Slashdot Mirror


US Govt Commits To Publish Publicly Financed Software Under FOSS (k7r.eu)

An anonymous reader writes: The White House has published a draft (PDF) for a Source Code Policy. The policy requires every public agency to publish their custom-build software as Free Software for other public agencies as well as the general public to use, study, share and improve the software. The Source Code Policy is intended for efficient use of US taxpayers' money and reuse of existing custom-made software across the public sector. It is said to reduce vendor lock-in of the public sector, and decrease duplicate costs for the same code which in return will increase transparency of public agencies. The custom-build software will also be published to the general public either as public domain, or as Free Software so others can improve and reuse the software. Looking at the exceptions, it appears the list excludes a number of interesting things. But what's remarkable here is that, by default, publicly financed software will now be deemed as open-source. That's a win.

2 of 39 comments (clear)

  1. Re:So, foreign governments can use it too? by fuzzyfuzzyfungus · · Score: 1, Insightful

    Conceivably, if the software fit their needs closely enough. However, isn't that a small price to pay for the taxpayers who paid for the software being able to use it; as well as any benefits derived from cooperative governments and organizations that decide that mainstreaming is more efficient than forking(I'm assuming that the license will be something MIT-like, not that commie GPL, so cooperation will be optional; but maintaining your own fork isn't something that people who dislike thankless busy work do without good reason.)
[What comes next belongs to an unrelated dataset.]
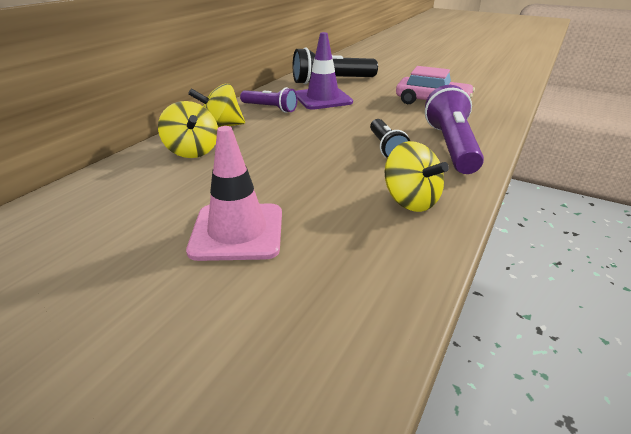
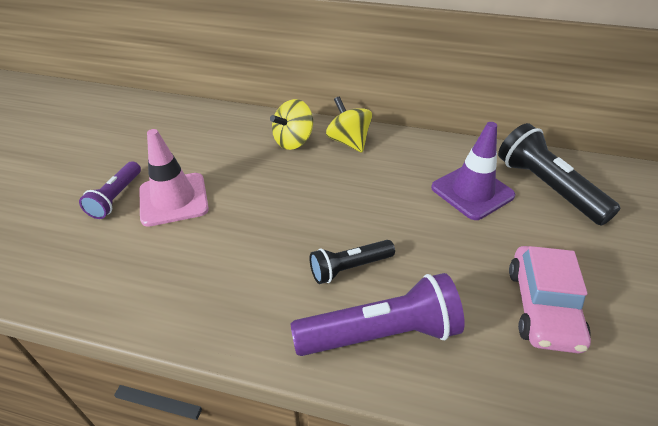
camera: 75 degrees right, 10 degrees up
(270, 108) = (414, 159): purple flashlight -> purple flashlight (116, 197)
(410, 201) = (233, 299): yellow spinning top -> none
    Perhaps more broadly, isn't there something dangerously petty, unambitious, and ultimately self-defeating in approaching problems in the spirit of "Gotta keep the other guy from getting what's mine!" rather than "We are looking to produce nothing less than the best, if that happens to be of benefit to others, so be it."

    This doesn't mean that we need to send Kim Jong Un a 'Nukes for Noobs' tutorial just to be nice; but a person, organization, or nation rarely achieves excellence or greatness if they focus more on making sure that the other guy isn't somehow free-riding than on making sure that their work is something that is worth emulating.

  2. Re:Isn't this already the law? by AF_Cheddar_Head · · Score: 3, Insightful

    You are referring to code produced by a government employee. This applies to products that the federal government pays a contractor to develop, the government is now supposed to include language in the contract stating the government owns the produced code and the code will be released into the public domain. You would be shocked about how much code the US Government has paid for but which the contractor claims to still own. Lots of code that runs our weapons systems is supposedly owned by the company that was paid to produce the code.